DATA LISTING:
┏━━

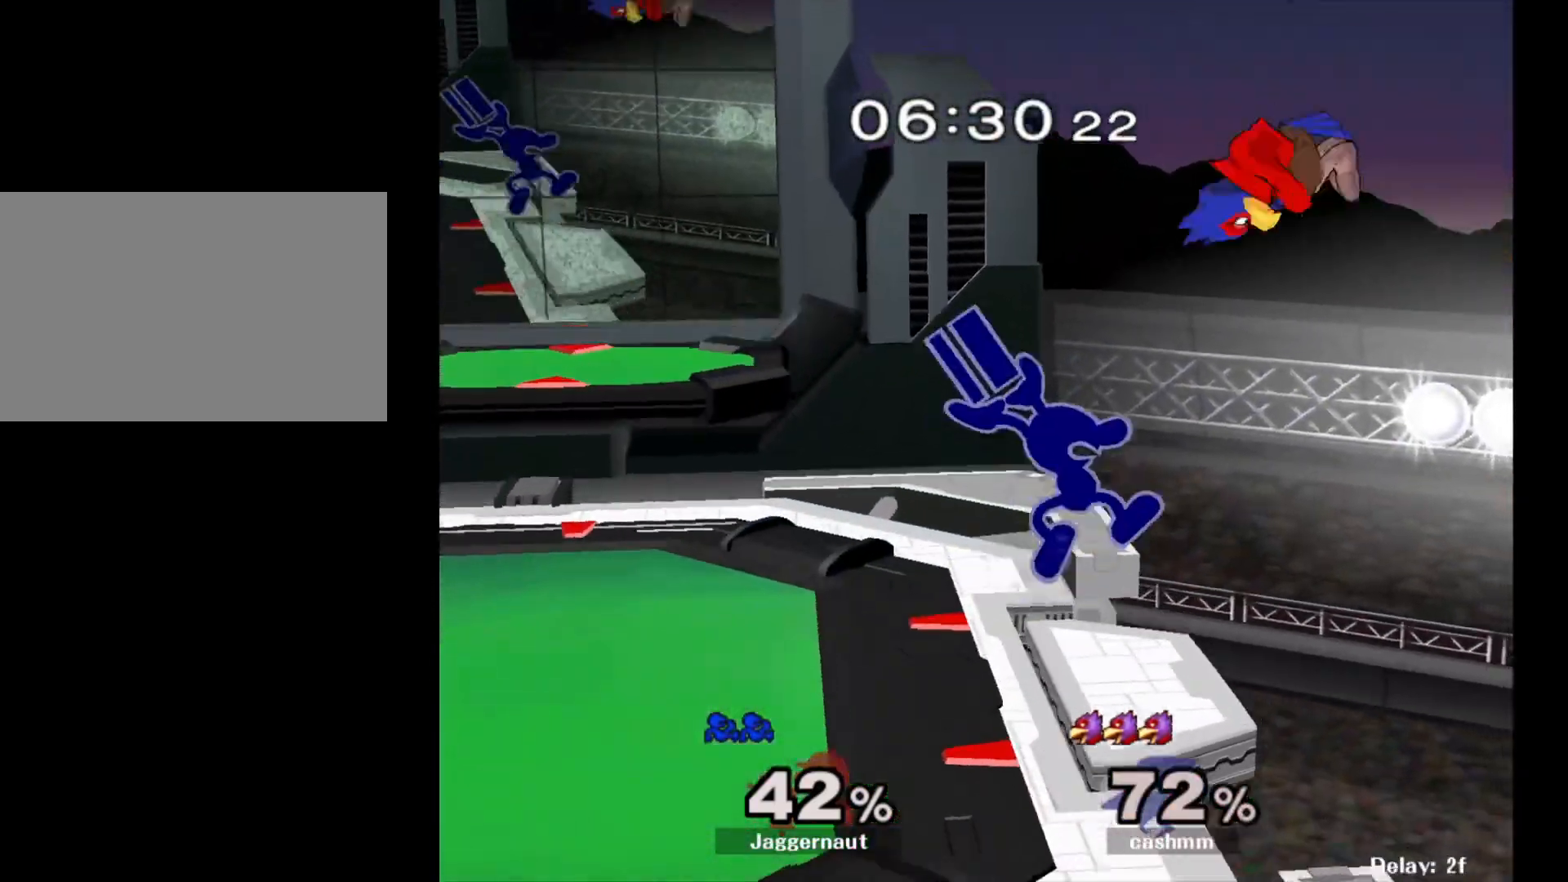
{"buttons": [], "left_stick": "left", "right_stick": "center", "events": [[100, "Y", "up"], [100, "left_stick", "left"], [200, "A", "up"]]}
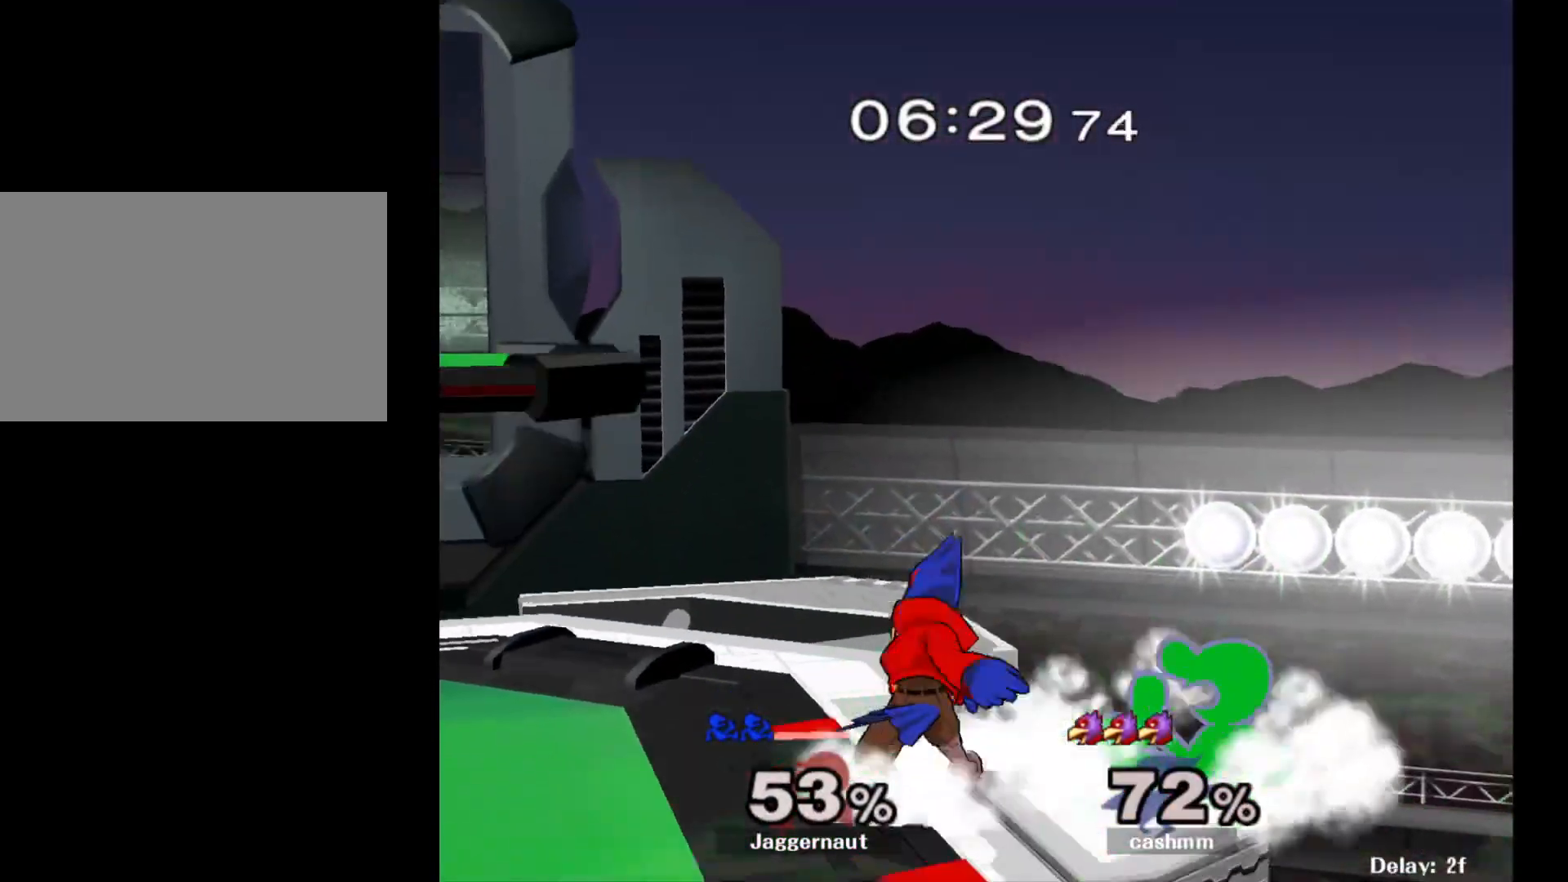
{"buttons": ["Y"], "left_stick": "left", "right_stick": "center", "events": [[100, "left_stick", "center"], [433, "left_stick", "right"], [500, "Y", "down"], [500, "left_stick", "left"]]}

┗━━
┏━━

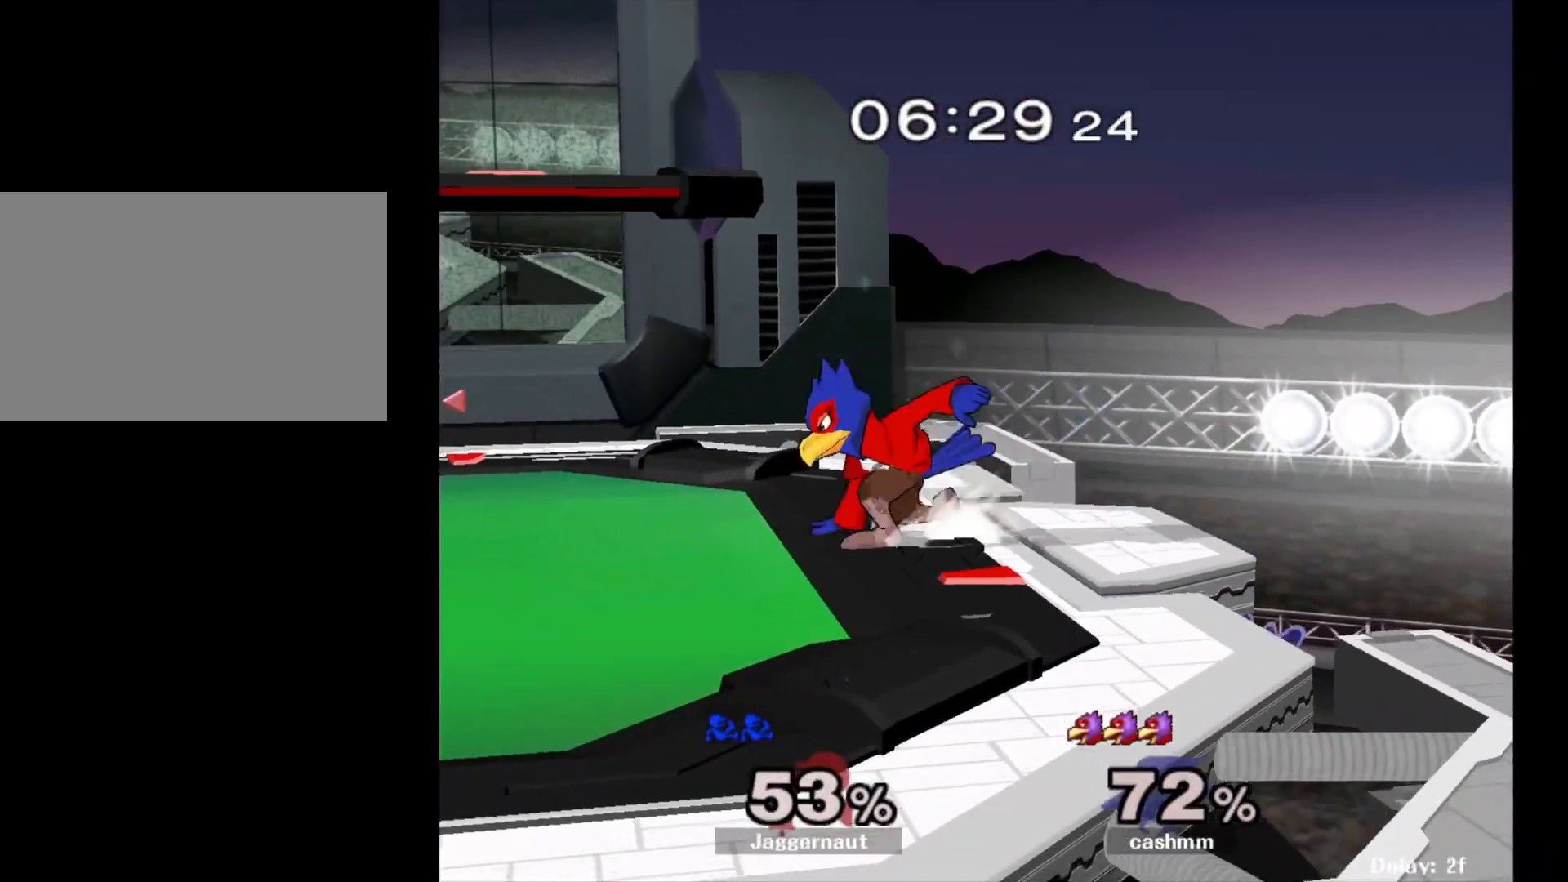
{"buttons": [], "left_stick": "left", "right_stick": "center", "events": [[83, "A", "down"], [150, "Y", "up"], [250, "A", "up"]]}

┗━━

DESCRIPTION OF THE TASK: List all lines from the entries that include the word "down".

SOLUTION TO THE PROBLEM:
{"buttons": ["Y"], "left_stick": "left", "right_stick": "center", "events": [[100, "left_stick", "center"], [433, "left_stick", "right"], [500, "Y", "down"], [500, "left_stick", "left"]]}
{"buttons": [], "left_stick": "left", "right_stick": "center", "events": [[83, "A", "down"], [150, "Y", "up"], [250, "A", "up"]]}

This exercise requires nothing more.